One of China’s largest English course providers, Web International English’s shocking closure in October continues to reverberate through the education sector. Academies are closing, investors are apprehensive, parents are worried – and most of all, students’ education are directly being impacted.
Sixth Tone reported a story on November 28 about Yulia Turchinova, owner of a Shanghai-based English training center who fled China amid licensing troubles.

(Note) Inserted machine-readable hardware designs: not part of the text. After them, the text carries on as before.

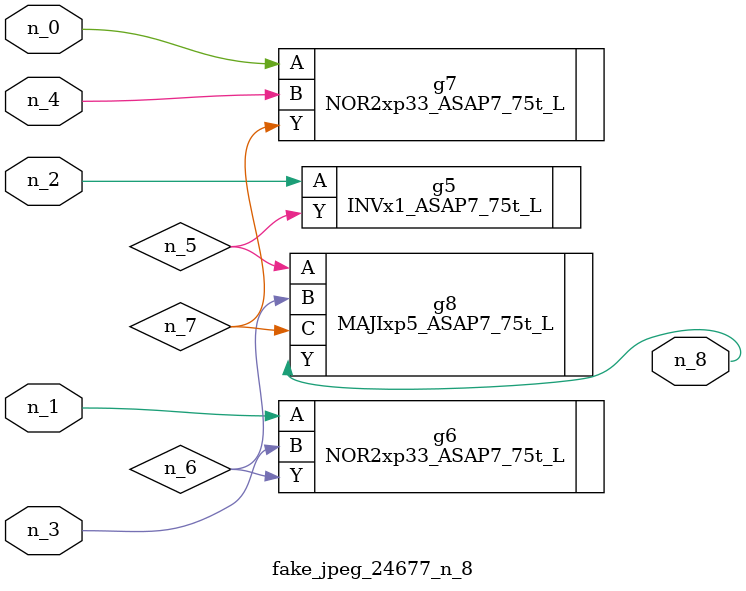
<source format=v>
module fake_jpeg_24677_n_8 (n_3, n_2, n_1, n_0, n_4, n_8);

input n_3;
input n_2;
input n_1;
input n_0;
input n_4;

output n_8;

wire n_6;
wire n_5;
wire n_7;

INVx1_ASAP7_75t_L g5 ( 
.A(n_2),
.Y(n_5)
);

NOR2xp33_ASAP7_75t_L g6 ( 
.A(n_1),
.B(n_3),
.Y(n_6)
);

NOR2xp33_ASAP7_75t_L g7 ( 
.A(n_0),
.B(n_4),
.Y(n_7)
);

MAJIxp5_ASAP7_75t_L g8 ( 
.A(n_5),
.B(n_6),
.C(n_7),
.Y(n_8)
);


endmodule
</source>
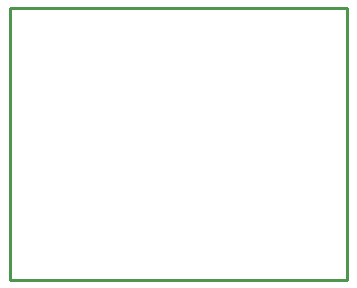
<source format=gm1>
G04*
G04 #@! TF.GenerationSoftware,Altium Limited,Altium Designer,20.2.5 (213)*
G04*
G04 Layer_Color=16711935*
%FSLAX42Y42*%
%MOMM*%
G71*
G04*
G04 #@! TF.SameCoordinates,5B17B380-CB23-49DD-974E-BA9C208B7A42*
G04*
G04*
G04 #@! TF.FilePolarity,Positive*
G04*
G01*
G75*
%ADD12C,0.25*%
D12*
X2540Y3061D02*
X5397D01*
Y5359D01*
X2540D02*
X5397D01*
X2540Y3061D02*
Y5359D01*
Y3061D02*
X5397D01*
Y5359D01*
X2540D02*
X5397D01*
X2540Y3061D02*
Y5359D01*
M02*

</source>
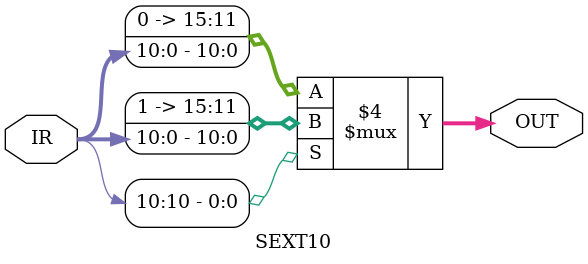
<source format=sv>
module SEXT4 (
    input logic [4:0] IR,
    output logic [15:0] OUT
);

	always_comb
    if (IR[4] == 1'b1)
		begin
        OUT = {11'b11111111111,IR};
		 end
    else
		begin
        OUT = {11'b0,IR};
		 end
		  
endmodule

module SEXT5 (
    input logic [5:0] IR,
    output logic [15:0] OUT
);

	always_comb
    if (IR[5] == 1'b1)
		begin
        OUT = {10'b1111111111,IR};
		 end
    else
		begin
        OUT = {10'b0,IR};
		 end
		  
endmodule

module SEXT8 (
    input logic [8:0] IR,
    output logic [15:0] OUT
);

	always_comb
    if (IR[8] == 1'b1)
		begin
        OUT = {7'b1111111,IR};
		 end
    else
		begin
        OUT = {7'b0,IR};
		 end
	
endmodule

module SEXT10 (
    input logic [10:0] IR,
    output logic [15:0] OUT
);

	always_comb
    if (IR[10] == 1'b1)
		begin
        OUT = {5'b11111,IR};
		 end
    else
		begin
        OUT = {5'b0,IR};
		 end
		  
endmodule
</source>
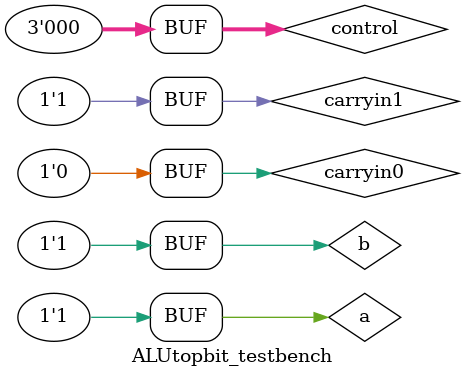
<source format=sv>
module ALUtopbit(result, carryout0, carryout1, overflow, negative, a, b, carryin0, carryin1, control);
	input a, b, carryin0, carryin1;
	input [2:0] control;
	output result, carryout0, carryout1, overflow, negative;
	
	wire anot, bnot, muxoutnot;
	wire andout, orout, xorout, addout, subout, muxout;
	wire and1out, and2out;
	
	and andGate (andout, a, b);
	or orGate (orout, a, b);
	xor xorGate(xorout, a, b);
	adder add (.carryout(carryout0), .sum(addout), .carryin(carryin0), .a, .b);
	// filp and plus 1
	not bNotGate (bnot, b);
	adder substract (.carryout(carryout1), .sum(subout), .carryin(carryin1), .a, .b(bnot));
	
	logic [7:0] w;
	mux8_1 mux0 (.out(muxout), .w({1'bz, xorout, orout, andout,
		subout, addout, 1'bz, b}), .sel(control));
	
	// overflow detection
	wire adderout;
	mux2_1 mux1 (.out(adderout), .w0(addout), .w1(subout), .sel(control[0]));
	overflow_detection dectect (.overflow, .a, .b, .c(adderout), .cntrl(control[0]));
	
	assign result = muxout;
	assign negative = muxout;
endmodule 
	
module ALUtopbit_testbench;
	logic a, b, carryin0, carryin1;
	logic [2:0] control;
	logic result, carryout0, carryout1, negative, overflow;
	
	ALUtopbit dut (result, carryout0, carryout1, overflow, negative, a, b, carryin0, carryin1, control);
	
	
	initial begin
		integer i, j;
		{carryin0, carryin1} = 1; #50;
		for (i = 0; i < 4; i++) begin
			{a, b} = i; 
			for (j = 0; j < 8; j++) begin
				control = j; #10;
			end
			control = 3'b0;
		end
	end 
endmodule 
	

</source>
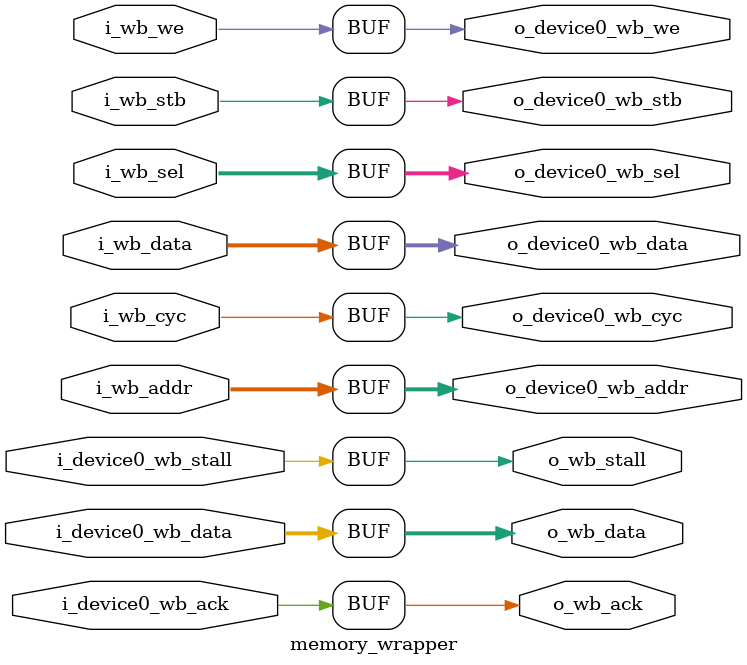
<source format=v>
module memory_wrapper (  //decodes address and access the corresponding memory-mapped device
    //RISC-V Core
    input wire i_wb_cyc,
    input wire i_wb_stb,
    input wire i_wb_we,
    input wire [31:0] i_wb_addr,
    input wire [31:0] i_wb_data,
    input wire [3:0] i_wb_sel,
    output reg o_wb_ack,
    output reg o_wb_stall,
    output reg [31:0] o_wb_data,

    //Device 0 Interface (RAM)
    output reg o_device0_wb_cyc,
    output reg o_device0_wb_stb,
    output reg o_device0_wb_we,
    output reg [31:0] o_device0_wb_addr,
    output reg [31:0] o_device0_wb_data,
    output reg [3:0] o_device0_wb_sel,
    input wire i_device0_wb_ack,
    input wire i_device0_wb_stall,
    input wire [31:0] i_device0_wb_data
);


  always @* begin
    o_wb_ack = 0;
    o_wb_stall = 0;
    o_wb_data = 0;

    o_device0_wb_cyc = 0;
    o_device0_wb_stb = 0;
    o_device0_wb_we = 0;
    o_device0_wb_addr = 0;
    o_device0_wb_data = 0;
    o_device0_wb_sel = 0;

    // Access RAM
    o_device0_wb_cyc = i_wb_cyc;
    o_device0_wb_stb = i_wb_stb;
    o_device0_wb_we = i_wb_we;
    o_device0_wb_addr = i_wb_addr;
    o_device0_wb_data = i_wb_data;
    o_device0_wb_sel = i_wb_sel;
    o_wb_ack = i_device0_wb_ack;
    o_wb_stall = i_device0_wb_stall;
    o_wb_data = i_device0_wb_data;
  end
endmodule

</source>
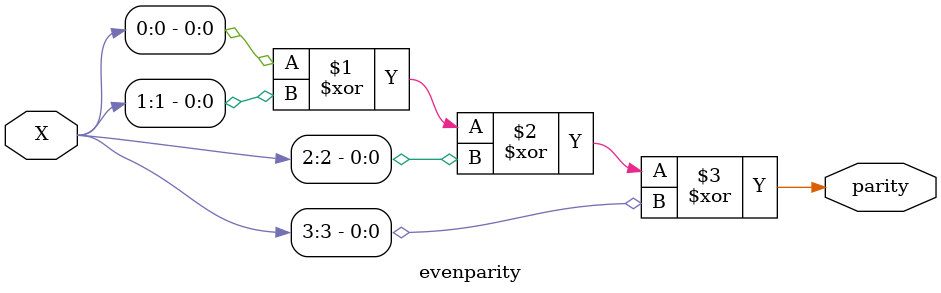
<source format=v>
module evenparity(X,parity);
	input [0:3] X;
	output parity;
	assign parity = X[0]^X[1]^X[2]^X[3];
endmodule
</source>
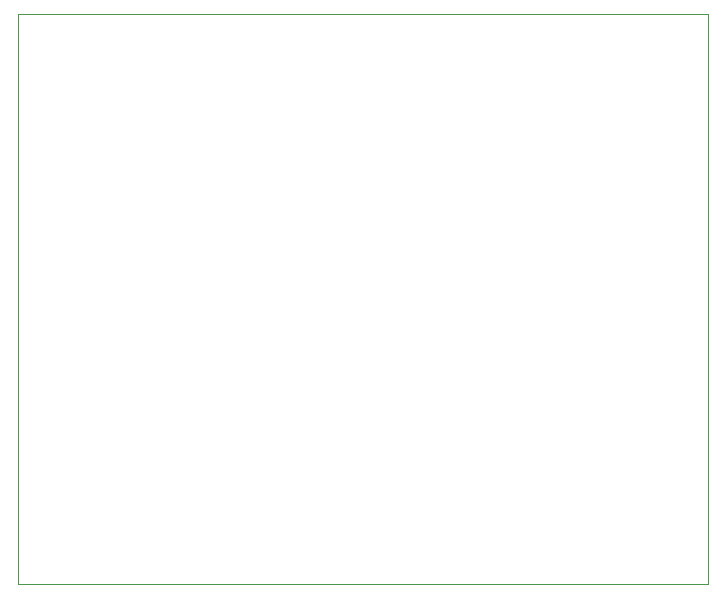
<source format=gbr>
G04 #@! TF.GenerationSoftware,KiCad,Pcbnew,5.1.5-52549c5~86~ubuntu18.04.1*
G04 #@! TF.CreationDate,2020-09-23T16:05:52-05:00*
G04 #@! TF.ProjectId,C08,4330382e-6b69-4636-9164-5f7063625858,rev?*
G04 #@! TF.SameCoordinates,Original*
G04 #@! TF.FileFunction,Profile,NP*
%FSLAX46Y46*%
G04 Gerber Fmt 4.6, Leading zero omitted, Abs format (unit mm)*
G04 Created by KiCad (PCBNEW 5.1.5-52549c5~86~ubuntu18.04.1) date 2020-09-23 16:05:52*
%MOMM*%
%LPD*%
G04 APERTURE LIST*
%ADD10C,0.050000*%
G04 APERTURE END LIST*
D10*
X78420000Y-20000000D02*
X78420000Y-68260000D01*
X20000000Y-68260000D02*
X78420000Y-68260000D01*
X20000000Y-20000000D02*
X78420000Y-20000000D01*
X20000000Y-20000000D02*
X20000000Y-68260000D01*
M02*

</source>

Turchinova started Step Up Education in 2017, which teaches children aged 3 to 6, with the help of a Chinese partner who promised to deal with the administrative side of things, including securing proper licensing. In December 2018, police inspectors made their rounds and informed Turchinova that her business was, in fact, not legitimate as Step Up was only registered as a regular business rather than an educational organization. Unsurprisingly, the rules and regulations for obtaining an educational license are much more complicated. Turchinova was given a warning, and told she had six months to figure out what to do.
Image via Unsplash
Although her Chinese partner insisted that the issue would be resolved in a few weeks, months passed without any change. Turchinova began exploring options to become a branch of a larger institution and tried to secure a sublet license from a larger educational organization. The average cost of a sublet license is at least RMB300,000. Despite Turchinova willing to work out a deal, the partner from the larger organization pulled out at the last minute.
As Turchinova cut business ties with her Chinese partner, they retaliated by terminating Step Up’s lease early – forcing the school to shutter its doors on November 1. Turchinova told Sixth Tone, “I didn’t want to flee, but I didn’t want to go to jail either, if I’d known it’d be so complicated to run an English training center here, I never would have set up Step Up.”
However, amid the sudden closure, which left over 200 families confused and angry – one of the student’s parent offered to step in and help. Jason Qiao, the father of a student who had been studying at Step Up since the founding of the school, promised to invest and help them apply for a license from the education authorities. Qiao remarked, “The market needs are there: Quality preschool education is key to elite education, which many local parents value. It was a chaotic market and, as a parent, I’m glad the authorities are cleaning out illegal operations. But Step Up has a good teaching team that is very dedicated. We need to make efforts not to lose such good resources.”
That’s spoke with a former training center owner in Guangzhou’s Panyu district who remarked that most centers in their area were not properly licensed but the government was aware. Checks were conducted regulary, and certain types of advertisements were restricted. It seems that a crackdown across China is inevitable, the question is, rather, when it will happen.
Step Up touts small class sizes with a 6:1 student to teacher ratio and an average class price of less than RMB100, whereas other schools will cost, on average, RMB200 per class. Although this story may have a silver lining, Step Up’s future is still unclear. Turchinova is back in Shanghai and 70 parents signed a petition asking local police to drop the case. Qiao believes that the school can obtain a license within three months as “Step Up has met the requirements… given families’ urgent need to continue learning with the teachers, [and] hope[s] the education bureau can speed up their approval procedure to license [them].”
Step Up officially reopened it doors on November 18, and instead of angry parents, Turchinova was unexpectedly greeted with hugs and a big cake.